Héctor Pigliapoco tiene 83 años y una vida dedicada al reparto de carnes, una actividad que lo tuvo arriba de un camión por más de 50 años. La pandemia, como a la enorme mayoría de la población mundial, dejó huellas que difícilmente se puedan ocultar a corto o mediano plazo. Pero lejos de hacer reposar su espíritu inquieto, Héctor le dio paso a un viejo sueño de pibe, puso en marcha su inagotable imaginación para darle vida a distintas figuras que, a través de un mecanismo ideado por el mismo, parecen moverse con total independencia de la ayuda del hombre.
Este Geppeto nacido en Álvarez y rosarino por adopción, atraviesa una enfermedad conocida como Parkinson, una afección cerebral que, gracias al ejercicio cotidiano de poner la mente y las manos a andar, parece haber encontrado un escollo del cual no puede sortear para seguir avanzado. Imposible que los recuerdos no ganen terreno, si al contemplar los trabajos realizados por Héctor Pigliapoco, pareciera estar recorriendo aquel inmenso y entrañable taller de juguetes como lo fue “La Gran Muñeca”. Un espacio inolvidable que gracias a las manos del “Titi”, el doctor de los muñecos, transformaba a calle San Luis entre Maipú y Laprida, en una cuadra sumamente mágica y repleta de duendes.

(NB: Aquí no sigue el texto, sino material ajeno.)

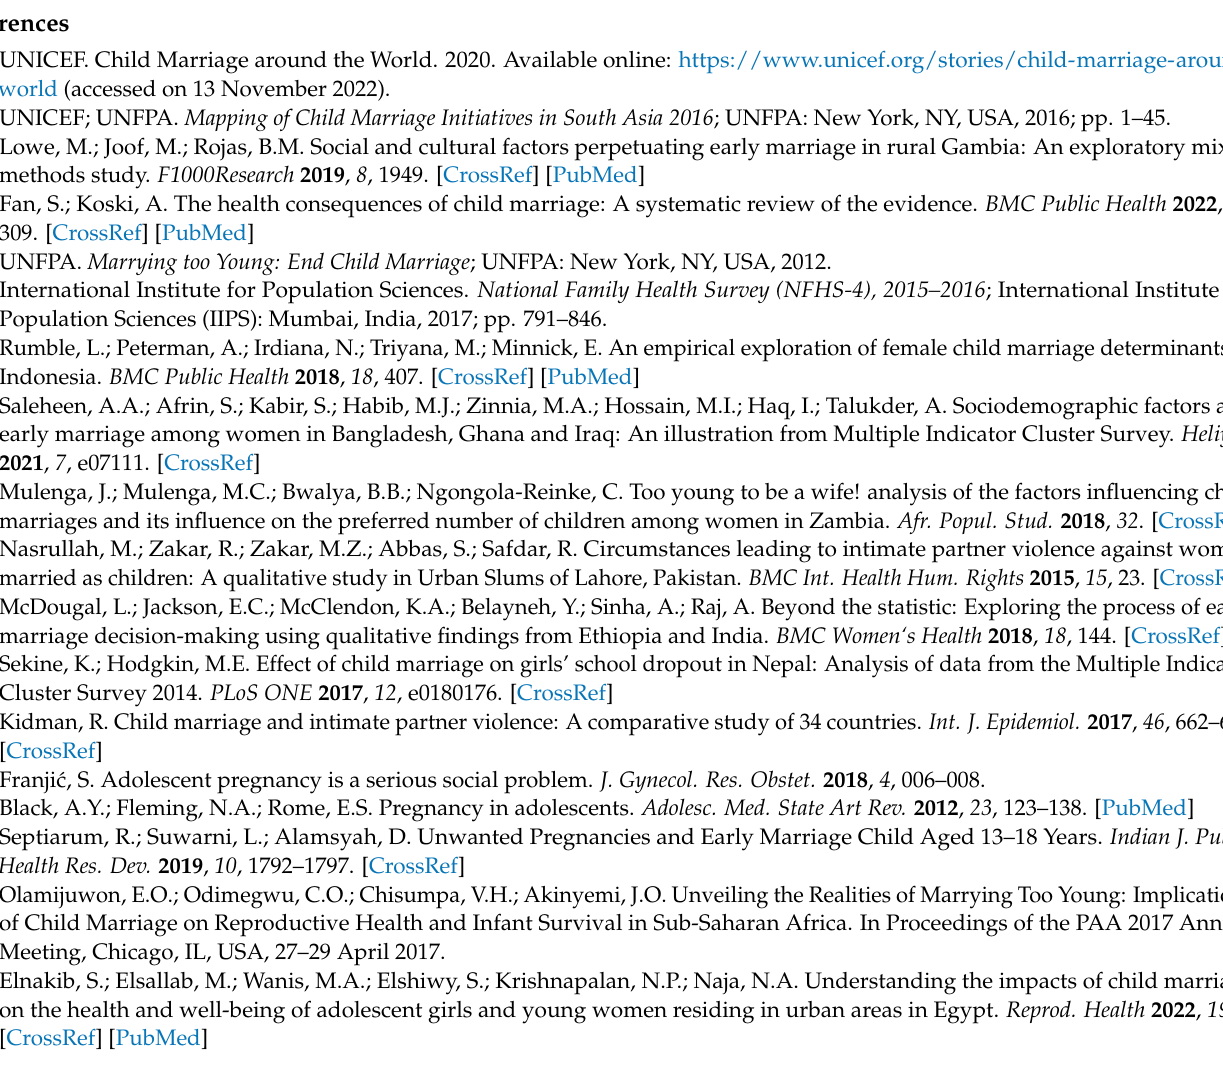
Table S2: PRISMA 2020 checklist. Reference [61] is cited in the supplementary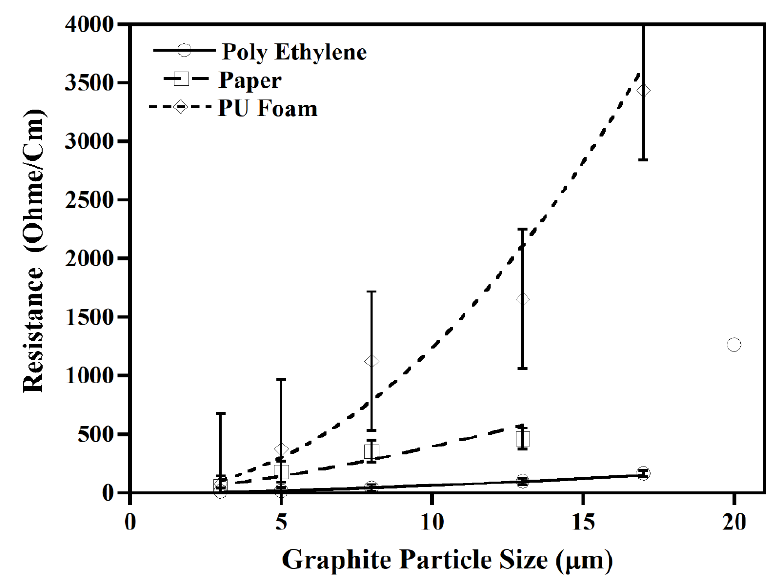
Figure 2. Effect of graphite particle size on the conductivity of ink applied to paper, polyethylene, and polyurethane foam.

Por ello, la historia de Héctor no es una más, es un salvoconducto que invita a soñar y a regar de esperanza el suelo de una ciudad que atraviesa tiempos aciagos. Tanto Martín como Damián, sus hijos, y quiénes no dudan en visibilizar su orgullo por el camino transitado por su padre, sostienen que si los más pequeños pudiesen interiorizarse de cómo se van armando los mecanismos para la creación de los trabajos de Héctor, se verían interesados en poder llevar a cabo los suyos.
En tiempos donde la inmediatez y los tutoriales le ganan por goleada a la paciencia e imaginación, poner el cerebro y el corazón en funcionamiento pleno, resulta una tarea revolucionaria. Por allí andan los nietos de Héctor, mirando de reojo las creaciones de su abuelo y esperando el momento indicado para poder adueñarse de aquello que, si bien ya trascendió generaciones, hoy busca erigirse como antídoto casero contra la desesperanza y guardián de los recuerdos más dulces y sinceros.